Chinese AI startup DeepSeek has just announced DeepSeek-OCR, a new multi-modal AI model capable of processing a huge amount of documents at a significantly lower calculation cost.
This model can generate up to 200,000 pages of trained data per day with just one Nvidia A100 GPU, demonstrating the step forward in performance and resource optimization in AI research.
According to DeepSeek, DeepSeek-OCR takes advantage of visual perception to compress text, helping large language models (LLM) process context for longer without memory restrictions.
Instead of reading text in the usual way, the model converts text into images, then uses a visual encryption set to compile data while still keeping up to 97% of the original information.
As a result, the number oftokens that need to be processed is reduced by 7 to 20 times compared to the traditional method.
The model consists of two parts: DeepEncoder with 380 million parameters for analysis and image compression, along with a document creator with 570 million parameters, built on a three-performance MoE language model.
According to technical documents, DeepSeek-OCR has been trained with more than 30 million PDF pages in more than 100 languages, including Chinese and English, along with millions of complex chemical and pharmaceutical diagrams and formulas.

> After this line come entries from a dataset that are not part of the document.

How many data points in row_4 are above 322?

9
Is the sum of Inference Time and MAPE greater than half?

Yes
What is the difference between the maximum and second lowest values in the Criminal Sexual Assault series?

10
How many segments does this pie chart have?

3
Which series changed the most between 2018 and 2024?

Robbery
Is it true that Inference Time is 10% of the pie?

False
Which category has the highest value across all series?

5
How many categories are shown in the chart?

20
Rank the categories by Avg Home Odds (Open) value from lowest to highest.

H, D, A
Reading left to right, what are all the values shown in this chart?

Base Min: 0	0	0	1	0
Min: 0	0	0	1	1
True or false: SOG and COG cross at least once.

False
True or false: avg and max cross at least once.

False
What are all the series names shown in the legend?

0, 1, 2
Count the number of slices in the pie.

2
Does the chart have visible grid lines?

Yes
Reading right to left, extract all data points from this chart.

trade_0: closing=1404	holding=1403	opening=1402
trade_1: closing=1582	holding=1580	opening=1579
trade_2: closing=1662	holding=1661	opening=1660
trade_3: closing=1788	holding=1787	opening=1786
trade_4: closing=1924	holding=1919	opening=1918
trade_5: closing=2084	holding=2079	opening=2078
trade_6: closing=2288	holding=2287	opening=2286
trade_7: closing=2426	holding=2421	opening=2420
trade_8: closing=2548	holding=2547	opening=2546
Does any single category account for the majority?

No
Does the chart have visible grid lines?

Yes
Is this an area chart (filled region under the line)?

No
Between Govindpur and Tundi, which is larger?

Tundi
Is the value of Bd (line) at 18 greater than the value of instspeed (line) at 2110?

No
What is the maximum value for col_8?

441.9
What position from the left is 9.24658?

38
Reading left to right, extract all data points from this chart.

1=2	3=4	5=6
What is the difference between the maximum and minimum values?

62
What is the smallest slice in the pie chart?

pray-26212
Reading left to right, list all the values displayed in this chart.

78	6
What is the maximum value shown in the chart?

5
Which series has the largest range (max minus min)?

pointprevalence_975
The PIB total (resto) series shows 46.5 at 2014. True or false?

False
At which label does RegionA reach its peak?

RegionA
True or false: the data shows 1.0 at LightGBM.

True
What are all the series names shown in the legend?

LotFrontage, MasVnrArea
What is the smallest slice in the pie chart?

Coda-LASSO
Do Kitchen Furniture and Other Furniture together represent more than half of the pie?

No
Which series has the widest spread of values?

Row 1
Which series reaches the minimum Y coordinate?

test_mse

Test results show that DeepSeek-OCR is superior to existing OCR models. On OmniDocBench standards, the model only requires about 100 visual notification codes per page, significantly lower than GOT-OCR2.0 (256 token) and MinerU2.0 (more than 6,000 token/page).
On Fox standards, DeepSeek-OCR also shows the ability to concentrate and analyze dense PDF documents.
With DeepSeek-OCR, the company aims to solve one of LLM's biggest challenges: maintaining the ability to understand long-term context without consuming resources.
The announcement of the source code and model weight on open platforms such as hugging Face and GitHub also demonstrates DeepSeek's commitment to promoting transparency and cooperation in the global AI community.
This is not the first time DeepSeek has attracted attention. Previously, DeepSeek-V3 and R1 models were as performing as advanced systems like OpenAI's o1, but at a fraction of the cost.
However, some experts in the US still question the company's low-cost claim and development process.
Despite the controversy, DeepSeek-OCR marks an important step forward in efforts to reduce costs and increase efficiency for the AI industry, opening a new direction in combining computer vision and natural language processing.